Any help is greatly appreciated!


----------



## tim_s_adams (Aug 9, 2017)

So, you didn't say how old your puppy is, or how long you've had her with you. But, with any GSD puppy the biting thing is normal. What's important is communication on her level. Some people, myself included, don't mind a bit of biting. Others seem to want their puppy to never bite them. You can achieve both, or I should say either, over time. But you have to understand that your puppy was born to bite. They need to be taught what is and is not an appropriate target of that biting. 

I just played roughly with my 9 month old, and came away without a scratch, though she bit me 
frequently!

When your puppy bites, give her an appropriate outlet and praise her. Imagine being her. You tell her no, but she's got to bite something, so she doesn't really understand no. What virtually all trainers have said to me is that, when you stipulate that a particular behavior is not good, it's important to also show them a behavior that is good- cause they still have the urge. Make sense? 

So the most effective way I know of is to redirect their bitey behavior, don't try to distinguish it...it won't work! Give her something she can chew on, and praise her when she does.
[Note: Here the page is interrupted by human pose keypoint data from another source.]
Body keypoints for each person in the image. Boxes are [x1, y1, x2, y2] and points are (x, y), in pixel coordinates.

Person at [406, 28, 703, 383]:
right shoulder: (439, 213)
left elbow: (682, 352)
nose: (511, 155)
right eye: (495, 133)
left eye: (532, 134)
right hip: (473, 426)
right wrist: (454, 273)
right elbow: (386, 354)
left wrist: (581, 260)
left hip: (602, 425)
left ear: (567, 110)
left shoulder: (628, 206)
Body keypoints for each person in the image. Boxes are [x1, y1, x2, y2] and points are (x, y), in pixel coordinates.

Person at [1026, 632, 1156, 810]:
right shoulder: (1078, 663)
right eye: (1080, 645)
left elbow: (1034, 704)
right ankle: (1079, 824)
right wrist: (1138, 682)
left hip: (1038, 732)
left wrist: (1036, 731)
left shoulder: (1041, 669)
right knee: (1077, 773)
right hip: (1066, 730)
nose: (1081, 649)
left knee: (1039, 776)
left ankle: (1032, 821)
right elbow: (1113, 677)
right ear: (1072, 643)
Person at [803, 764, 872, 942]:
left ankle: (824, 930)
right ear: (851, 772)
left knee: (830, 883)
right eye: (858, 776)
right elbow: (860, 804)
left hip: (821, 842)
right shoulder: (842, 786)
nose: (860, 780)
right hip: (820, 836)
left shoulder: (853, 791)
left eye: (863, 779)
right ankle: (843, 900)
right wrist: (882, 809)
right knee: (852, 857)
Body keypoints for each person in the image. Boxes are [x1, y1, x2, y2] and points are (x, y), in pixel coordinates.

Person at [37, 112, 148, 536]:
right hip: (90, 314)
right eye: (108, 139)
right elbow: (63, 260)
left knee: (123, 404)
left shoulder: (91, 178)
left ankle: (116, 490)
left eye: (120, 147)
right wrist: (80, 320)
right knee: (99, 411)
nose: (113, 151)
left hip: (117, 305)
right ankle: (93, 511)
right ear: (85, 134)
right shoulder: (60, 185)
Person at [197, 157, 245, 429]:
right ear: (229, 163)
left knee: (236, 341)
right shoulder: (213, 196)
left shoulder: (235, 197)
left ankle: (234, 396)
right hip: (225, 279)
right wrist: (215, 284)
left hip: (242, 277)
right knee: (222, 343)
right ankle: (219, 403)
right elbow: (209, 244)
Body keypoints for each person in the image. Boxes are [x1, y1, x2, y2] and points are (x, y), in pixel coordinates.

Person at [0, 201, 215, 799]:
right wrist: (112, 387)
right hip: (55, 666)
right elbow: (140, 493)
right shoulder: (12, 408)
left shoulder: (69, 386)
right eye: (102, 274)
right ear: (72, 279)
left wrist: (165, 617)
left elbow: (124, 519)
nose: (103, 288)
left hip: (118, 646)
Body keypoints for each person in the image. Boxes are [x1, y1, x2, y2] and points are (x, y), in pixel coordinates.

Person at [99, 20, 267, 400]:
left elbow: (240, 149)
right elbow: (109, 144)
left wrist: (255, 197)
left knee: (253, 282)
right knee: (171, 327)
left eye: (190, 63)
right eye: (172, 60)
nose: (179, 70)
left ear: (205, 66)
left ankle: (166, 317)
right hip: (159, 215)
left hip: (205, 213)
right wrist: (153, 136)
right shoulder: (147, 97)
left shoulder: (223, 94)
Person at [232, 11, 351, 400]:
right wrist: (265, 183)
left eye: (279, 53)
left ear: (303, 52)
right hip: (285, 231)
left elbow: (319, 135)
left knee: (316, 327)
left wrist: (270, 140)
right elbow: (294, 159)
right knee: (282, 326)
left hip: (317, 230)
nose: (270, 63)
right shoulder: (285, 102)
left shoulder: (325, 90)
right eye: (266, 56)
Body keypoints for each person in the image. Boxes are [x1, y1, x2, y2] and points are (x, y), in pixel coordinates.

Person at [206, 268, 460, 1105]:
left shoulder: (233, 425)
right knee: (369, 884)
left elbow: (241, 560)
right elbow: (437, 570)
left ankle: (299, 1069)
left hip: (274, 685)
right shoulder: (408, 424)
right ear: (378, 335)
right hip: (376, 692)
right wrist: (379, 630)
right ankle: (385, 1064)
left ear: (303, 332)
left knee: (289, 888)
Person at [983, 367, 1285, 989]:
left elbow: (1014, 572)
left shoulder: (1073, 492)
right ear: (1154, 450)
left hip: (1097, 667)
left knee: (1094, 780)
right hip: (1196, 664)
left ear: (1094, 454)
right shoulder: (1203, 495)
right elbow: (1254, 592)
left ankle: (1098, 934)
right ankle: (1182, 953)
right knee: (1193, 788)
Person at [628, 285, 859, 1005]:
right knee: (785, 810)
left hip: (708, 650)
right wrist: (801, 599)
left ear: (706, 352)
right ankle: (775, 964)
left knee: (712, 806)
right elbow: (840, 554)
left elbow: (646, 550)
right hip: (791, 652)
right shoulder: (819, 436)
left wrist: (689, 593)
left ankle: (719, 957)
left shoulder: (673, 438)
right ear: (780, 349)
A toy or tug works wall usually.

So there's that...and I suggest that you carry paper towels to sop up the blood she is going to draw from you whether she gets what you're saying or not -- the truth is they're little devil's, and will end up biting you sometimes, no matter what you do!

They don't call them LandSharks for nothing...


----------



## scarfish (Apr 9, 2013)

just pull your arm away and don't like it chew on your arm. your arm shouldn't look mauled.


----------



## KaiserAus (Dec 16, 2016)

10 week old gsd puppies bite a lot. They draw blood with their tiny sharp teeth. They don't understand how frail human skin is. Keep redirecting with a toy, if it gets too much put your puppy away in his crate, or shut yourself in another room for a few minutes. Just a few more weeks and it shall pass.

My arms and hands were the same as you describe, it does get better soon!


----------



## Azws6 (Sep 16, 2017)

My personal opinion is they need to learn how strong thier bite is. I believe they are just play biting but you need to show them when it is too much. For some behaviors punishing is good some wont do anything. With biting from my personal experience is when he bites hard (depends on your defenition of hard) just make an "ouch" and ignore dont play for a minute and then go ahead and try again. Just keep trying dont do something that is not working. Some dogs are more responsive to ignoring them than coorecting them. Good luck.


----------



## car2ner (Apr 9, 2014)

Also, when you use the toy or tug to give an allowable chomp and chew, don't just shove it into their mouth. My boy used to get so annoyed with that. It was rude! He wanted to chew on us, not that Thing! So you have to make the toy behave like prey, something interesting to try and catch. Tug a little and let them win. Then they'll learn that the game is to play with you and the toy. You may still get some injury as they grow fast and have to learn how to target, adjust pressure, etc. And once teething is over it does slow down.


----------



## spalmer (Sep 17, 2017)

I've started the standing up and stop playing with her! Hoping this works, it typically does when we are playing with her and she does it! The biting is mainly when she is doing something like chewing the rug and i tell her "No!" she gets angry at me and tries to bite me lol! They are sassy little things!!


----------



## spalmer (Sep 17, 2017)

It says 10 weeks in the title part! We have had her for 2.5 weeks  I get biting to an extent, and I typically don't mind when we are playing a little bit of biting, but it is more when i attempt to discipline her (i.e. chewing the corner of the rugs)... she is not happy when we tell her no and pick her up to move her away from it with a toy. She starts biting arms/legs/anything she can get a hold of lol! Is there a certain way you suggest teaching them the 'soft' biting? I try and let her do it when i rub her belly...


----------



## spalmer (Sep 17, 2017)

Good to know it gets better lol!! I just started where I get up and ignore her, so far it seems to be working. Hoping it stays this way. Thank you!!


----------